AI/ML Engineer (Azure Cloud)

DATAMAXIS

AI/ML Engineer (Azure Cloud)

Mundelein, IL
Full Time
Paid
  • Responsibilities

    ***** Remote work is optional for top candidates *****

    As an AI Engineer on the Data Science team, you will play a key role in productionizing machine learning models, building robust pipelines, and enhancing the overall AI platform.

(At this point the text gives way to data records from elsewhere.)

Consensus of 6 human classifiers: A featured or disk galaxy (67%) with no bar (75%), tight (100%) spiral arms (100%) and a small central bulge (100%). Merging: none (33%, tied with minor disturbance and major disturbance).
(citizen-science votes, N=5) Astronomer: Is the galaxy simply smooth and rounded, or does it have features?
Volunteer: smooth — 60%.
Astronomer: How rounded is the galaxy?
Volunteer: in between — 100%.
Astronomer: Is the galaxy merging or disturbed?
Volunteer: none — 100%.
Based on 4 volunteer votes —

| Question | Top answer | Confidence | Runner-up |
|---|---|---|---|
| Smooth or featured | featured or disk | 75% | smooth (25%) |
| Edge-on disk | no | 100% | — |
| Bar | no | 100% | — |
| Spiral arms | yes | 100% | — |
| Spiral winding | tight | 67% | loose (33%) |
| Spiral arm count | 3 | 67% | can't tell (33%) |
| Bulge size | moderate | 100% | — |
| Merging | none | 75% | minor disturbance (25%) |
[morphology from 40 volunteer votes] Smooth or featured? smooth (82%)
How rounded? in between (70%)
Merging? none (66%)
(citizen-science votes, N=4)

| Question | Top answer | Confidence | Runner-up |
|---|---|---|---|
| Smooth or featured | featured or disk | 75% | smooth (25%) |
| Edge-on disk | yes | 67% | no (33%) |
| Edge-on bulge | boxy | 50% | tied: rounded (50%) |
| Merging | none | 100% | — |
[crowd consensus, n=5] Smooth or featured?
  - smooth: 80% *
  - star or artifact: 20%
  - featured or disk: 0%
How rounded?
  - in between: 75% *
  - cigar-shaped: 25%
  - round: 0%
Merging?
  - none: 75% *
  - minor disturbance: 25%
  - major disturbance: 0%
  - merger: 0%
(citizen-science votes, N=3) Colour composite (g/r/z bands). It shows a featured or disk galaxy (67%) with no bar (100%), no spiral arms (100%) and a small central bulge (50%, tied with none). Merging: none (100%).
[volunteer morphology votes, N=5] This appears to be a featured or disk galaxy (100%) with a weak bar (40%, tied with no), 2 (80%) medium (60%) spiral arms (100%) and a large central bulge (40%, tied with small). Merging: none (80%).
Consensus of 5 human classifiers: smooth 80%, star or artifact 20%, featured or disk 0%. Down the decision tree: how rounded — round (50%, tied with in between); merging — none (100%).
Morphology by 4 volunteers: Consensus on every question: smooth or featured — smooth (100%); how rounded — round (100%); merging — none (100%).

This role requires hands-on experience with Azure , Docker , and Azure Kubernetes Service (AKS) , as well as strong knowledge of cloud-native MLOps best practices.

    Responsibilities:

    • Design and implement scalable, cloud-native ML pipelines for production AI solutions.
    • Collaborate with data scientists to operationalize ML models from prototypes to production.
    • Manage deployment of ML models using Azure Machine Learning and AKS.
    • Develop, containerize, and orchestrate services using Docker and Kubernetes.
    • Optimize cloud data and compute architectures to ensure cost-effective and reliable deployments.
    • Implement robust monitoring, logging, and CI/CD practices to support AI operations (MLOps).
    • Work closely with enterprise cloud architects to align AI solutions with customer infrastructure standards.
    • Contribute to the evolution of the best practices around AI/ML systems in production environments.

    Qualifications:

    • Minimum 5 years of experience as a Data Scientist, with at least 2 years focused on machine learning engineering in cloud environments.
    • Proven experience deploying ML models in Azure , preferably with Azure Machine Learning , Docker , and AKS.
    • Hands-on experience building cloud-native pipelines for model training, scoring, and monitoring.
    • Familiarity with GenAI concepts and tools (experience operationalizing GenAI is a plus).
    • Proficiency in Python , SQL , and Linux-based development environments.
    • Strong understanding of MLOps principles, CI/CD pipelines, and production-grade APIs.
    • Effective communicator with strong problem-solving skills and ability to work across teams.

    Education

    • Bachelor's degree in Computer Science, Electronic Engineering, Data Science, or a related field.